Request:
Only the lines from the line that contains "einverstanden" through the final line of the entries below belong in your answer, copied exactly and without pictures.

Records to process:
_ _ _ _ _ _ _

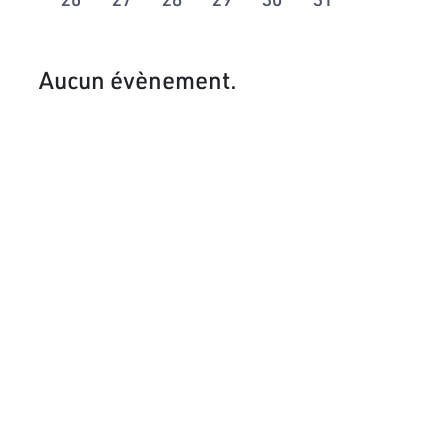
Aucun évènement.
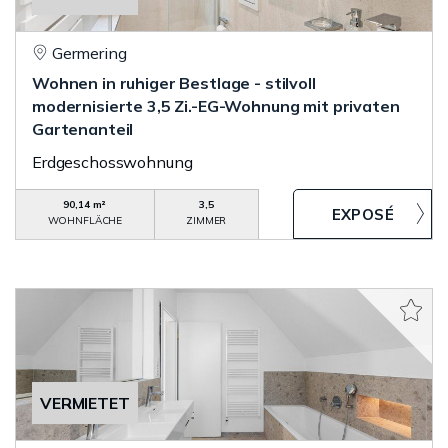
Germering
Wohnen in ruhiger Bestlage - stilvoll
modernisierte 3,5 Zi.-EG-Wohnung mit privaten
Gartenanteil
Erdgeschosswohnung
90,14 m²
3,5
WOHNFLÄCHE
ZIMMER
VERMIETET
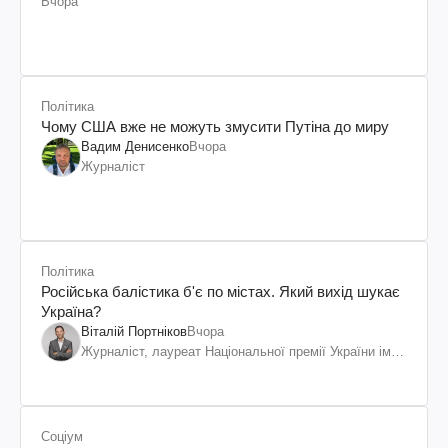
Вчора
Політика
Чому США вже не можуть змусити Путіна до миру
Вадим Денисенко
Вчора
Журналіст
Політика
Російська балістика б'є по містах. Який вихід шукає
Україна?
Віталій Портніков
Вчора
Журналіст, лауреат Національної премії України ім.
Шевченка
Соціум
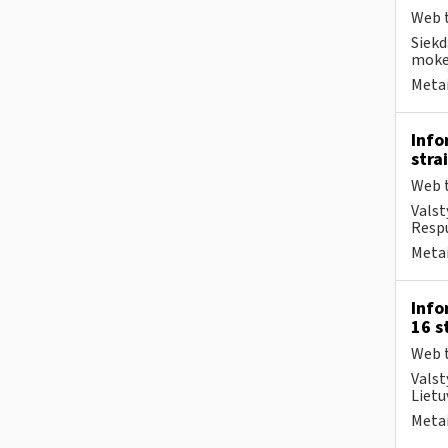
Web t
Siekd
mokes
Metai
Info
stra
Web t
Valst
Respu
Metai
Info
16 s
Web t
Valst
Lietu
Metai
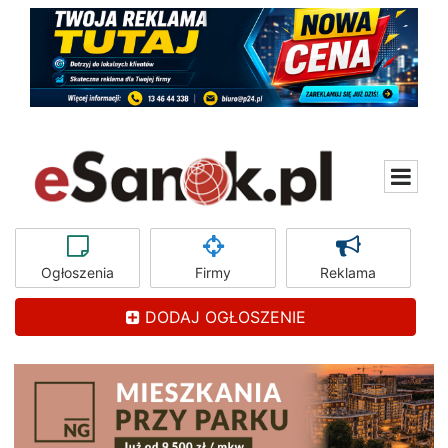
Ogłoszenia
Firmy
Reklama
DODAJ OGŁOSZENIE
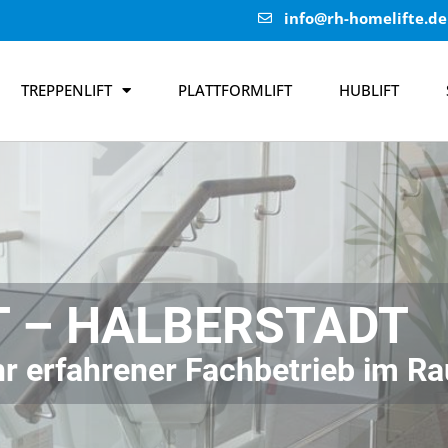
info@rh-homelifte.de
TREPPENLIFT
PLATTFORMLIFT
HUBLIFT
T – HALBERSTADT
 Ihr erfahrener Fachbetrieb im 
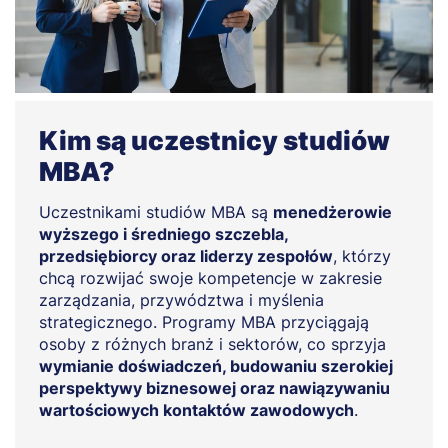
Kim są uczestnicy studiów
MBA?
Uczestnikami studiów MBA są
menedżerowie
wyższego i średniego szczebla,
przedsiębiorcy oraz liderzy zespołów
, którzy
chcą rozwijać swoje kompetencje w zakresie
zarządzania, przywództwa i myślenia
strategicznego. Programy MBA przyciągają
osoby z różnych branż i sektorów, co sprzyja
wymianie doświadczeń, budowaniu szerokiej
perspektywy biznesowej oraz nawiązywaniu
wartościowych kontaktów zawodowych
.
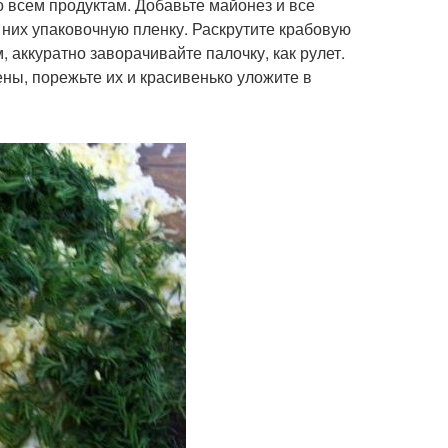
о всем продуктам. Добавьте майонез и все
них упаковочную пленку. Раскрутите крабовую
 аккуратно заворачивайте палочку, как рулет.
ены, порежьте их и красивенько уложите в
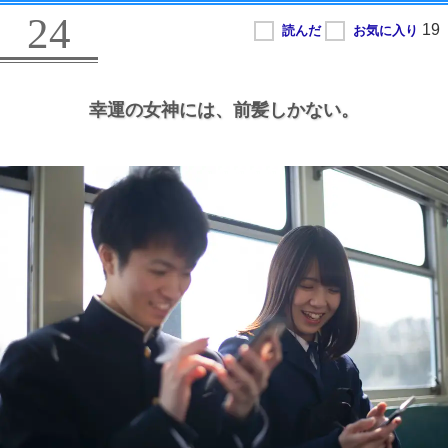
24
幸運の女神には、
前髪しかない。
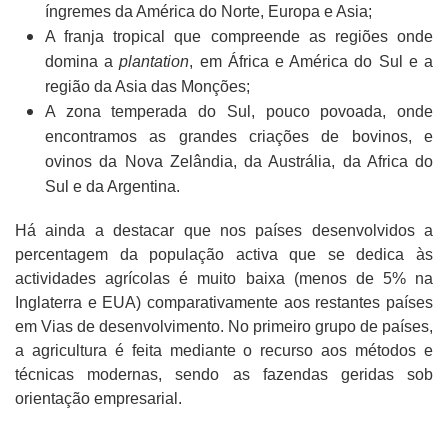
íngremes da América do Norte, Europa e Asia;
A franja tropical que compreende as regiões onde
domina a
plantation
, em África e América do Sul e a
região da Asia das Monções;
A zona temperada do Sul, pouco povoada, onde
encontramos as grandes criações de bovinos, e
ovinos da Nova Zelândia, da Austrália, da Africa do
Sul e da Argentina.
Há ainda a destacar que nos países desenvolvidos a
percentagem da população activa que se dedica às
actividades agrícolas é muito baixa (menos de 5% na
Inglaterra e EUA) comparativamente aos restantes países
em Vias de desenvolvimento. No primeiro grupo de países,
a agricultura é feita mediante o recurso aos métodos e
técnicas modernas, sendo as fazendas geridas sob
orientação empresarial.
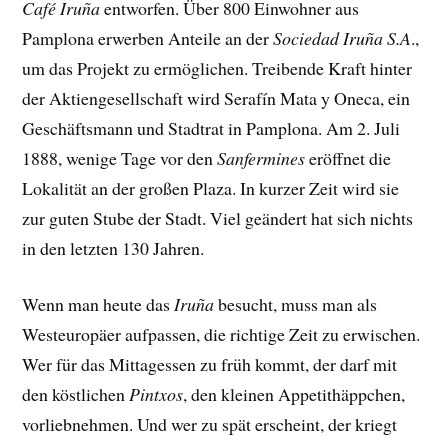
Café Iruña
entworfen. Über 800 Einwohner aus
Pamplona erwerben Anteile an der
Sociedad Iruña S.A
.,
um das Projekt zu ermöglichen. Treibende Kraft hinter
der Aktiengesellschaft wird Serafín Mata y Oneca, ein
Geschäftsmann und Stadtrat in Pamplona. Am 2. Juli
1888, wenige Tage vor den
Sanfermines
eröffnet die
Lokalität an der großen Plaza. In kurzer Zeit wird sie
zur guten Stube der Stadt. Viel geändert hat sich nichts
in den letzten 130 Jahren.
Wenn man heute das
Iruña
besucht, muss man als
Westeuropäer aufpassen, die richtige Zeit zu erwischen.
Wer für das Mittagessen zu früh kommt, der darf mit
den köstlichen
Pintxos
, den kleinen Appetithäppchen,
vorliebnehmen. Und wer zu spät erscheint, der kriegt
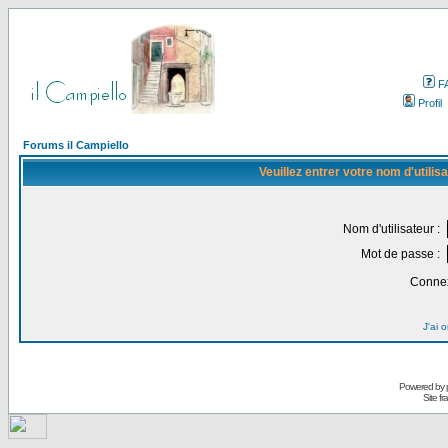
F
Profil
Forums il Campiello
Veuillez entrer votre nom d'utili
Nom d'utilisateur :
Mot de passe :
Connex
J'ai 
Powered by
Site f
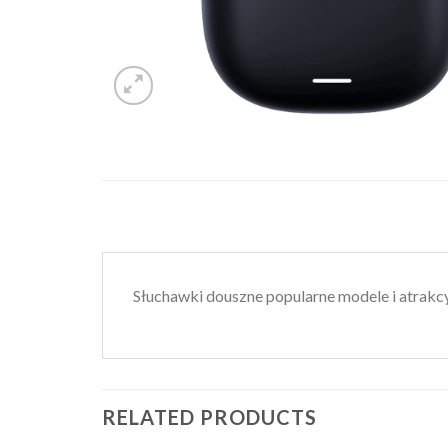
Słuchawki douszne popularne modele i atrakc
RELATED PRODUCTS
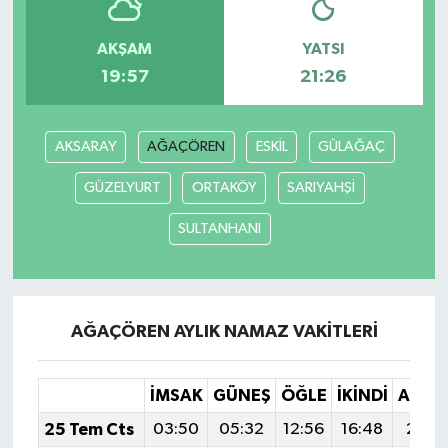
AKŞAM
YATSI
19:57
21:26
AKSARAY
AĞAÇÖREN
ESKİL
GÜLAĞAÇ
GÜZELYURT
ORTAKÖY
SARIYAHŞİ
SULTANHANI
AĞAÇÖREN AYLIK NAMAZ VAKITLERI
İMSAK
GÜNEŞ
ÖĞLE
İKINDI
AKŞA
25 Tem Cts
03:50
05:32
12:56
16:48
20:1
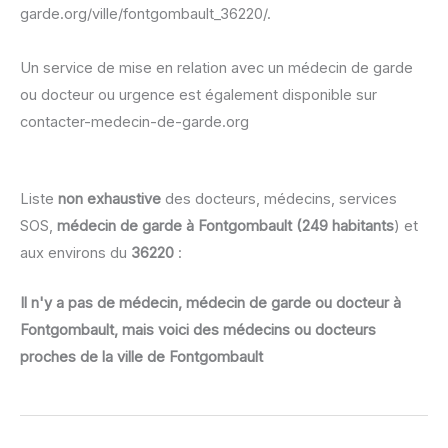
garde.org/ville/fontgombault_36220/.
Un service de mise en relation avec un médecin de garde
ou docteur ou urgence est également disponible sur
contacter-medecin-de-garde.org
Liste
non exhaustive
des docteurs, médecins, services
SOS,
médecin de garde à Fontgombault (249 habitants
) et
aux environs du
36220
:
Il n'y a pas de médecin, médecin de garde ou docteur à
Fontgombault, mais voici des médecins ou docteurs
proches de la ville de Fontgombault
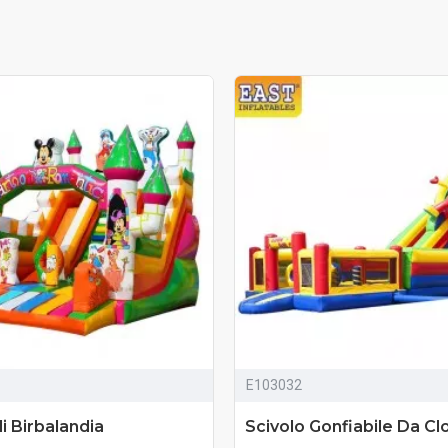
E103032
li Birbalandia
Scivolo Gonfiabile Da C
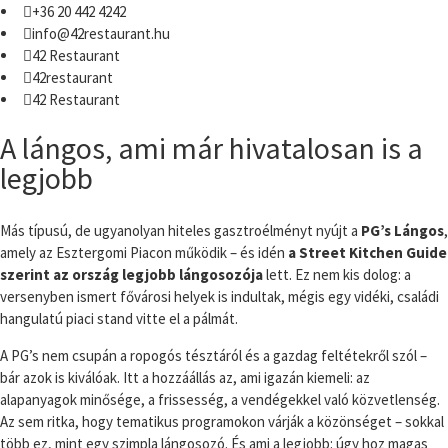
+36 20 442 4242
info@42restaurant.hu
42 Restaurant
42restaurant
42 Restaurant
A lángos, ami már hivatalosan is a
legjobb
Más típusú, de ugyanolyan hiteles gasztroélményt nyújt a
PG’s Lángos
,
amely az Esztergomi Piacon működik – és idén
a Street Kitchen Guide
szerint az ország legjobb lángosozója
lett. Ez nem kis dolog: a
versenyben ismert fővárosi helyek is indultak, mégis egy vidéki, családi
hangulatú piaci stand vitte el a pálmát.
A PG’s nem csupán a ropogós tésztáról és a gazdag feltétekről szól –
bár azok is kiválóak. Itt a hozzáállás az, ami igazán kiemeli: az
alapanyagok minősége, a frissesség, a vendégekkel való közvetlenség.
Az sem ritka, hogy tematikus programokon várják a közönséget – sokkal
több ez, mint egy szimpla lángosozó. És ami a legjobb: úgy hoz magas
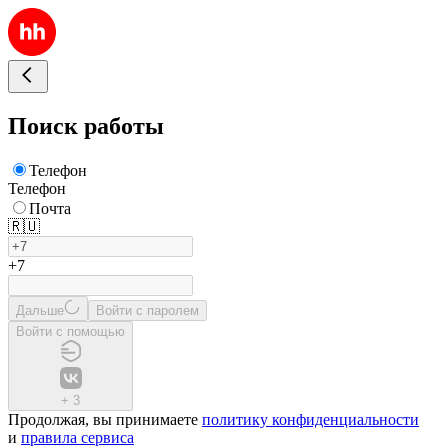
Поиск работы
Телефон
Телефон
Почта
🇷🇺
+7
Дальше
Войти с паролем
Войти с помощью
+
3
Продолжая, вы принимаете
политику конфиденциальности
и
правила сервиса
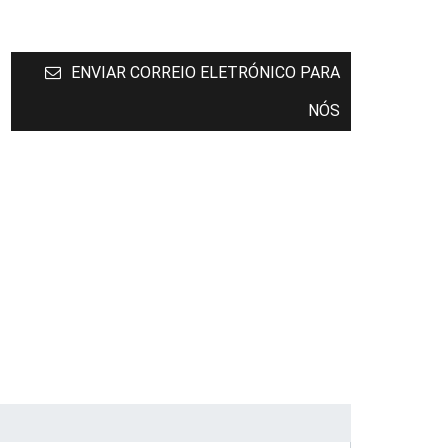
ENVIAR CORREIO ELETRÓNICO PARA
NÓS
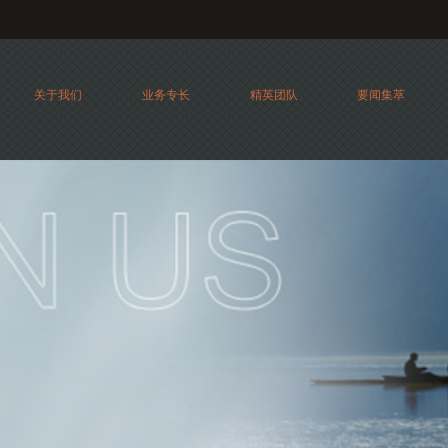
关于我们
业务专长
精英团队
要闻集萃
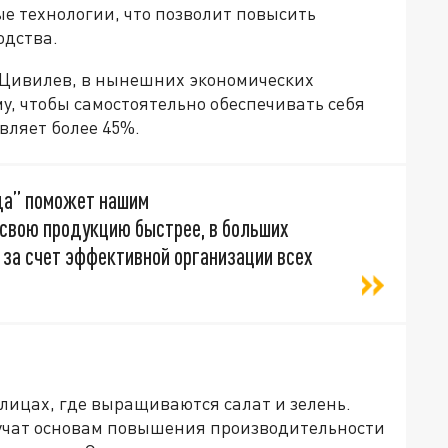
е технологии, что позволит повысить
одства.
й Цивилев, в нынешних экономических
му, чтобы самостоятельно обеспечивать себя
вляет более 45%.
да” поможет нашим
свою продукцию быстрее, в больших
 за счет эффективной организации всех
лицах, где выращиваются салат и зелень.
учат основам повышения производительности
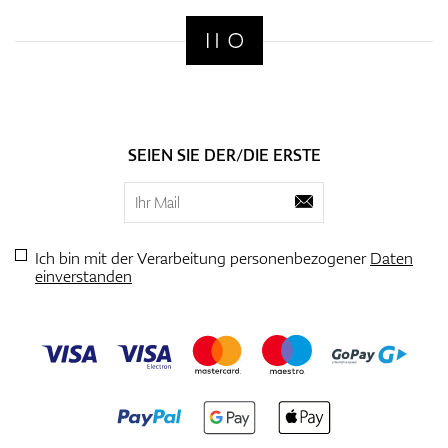
SEIEN SIE DER/DIE ERSTE
Ich bin mit der Verarbeitung personenbezogener
Daten
einverstanden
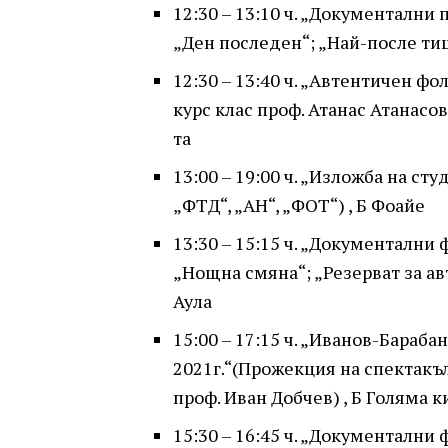
12:30 – 13:10 ч. „Документални п
„Ден последен“; „Най-после тиш
12:30 – 13:40 ч. „Автентичен фо
курс клас проф. Атанас Атанасов 
та
13:00 – 19:00 ч. „Изложба на с
„ФТД“, „АН“, „ФОТ“) , Б Фоайе
13:30 – 15:15 ч. „Документални 
„Нощна смяна“; „Резерват за авт
Аула
15:00 – 17:15 ч. „Иванов-Бараба
2021г.“(Прожекция на спектакъл
проф. Иван Добчев) , Б Голяма 
15:30 – 16:45 ч. „Документални ф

_ _ _ _ _ _ _

Exercise solution:
einverstanden
12:30 – 13:10 ч. „Документални п
„Ден последен“; „Най-после тиш
12:30 – 13:40 ч. „Автентичен фо
курс клас проф. Атанас Атанасов 
та
13:00 – 19:00 ч. „Изложба на с
„ФТД“, „АН“, „ФОТ“) , Б Фоайе
13:30 – 15:15 ч. „Документални 
„Нощна смяна“; „Резерват за авт
Аула
15:00 – 17:15 ч. „Иванов-Бараба
2021г.“(Прожекция на спектакъл
проф. Иван Добчев) , Б Голяма 
15:30 – 16:45 ч. „Документални ф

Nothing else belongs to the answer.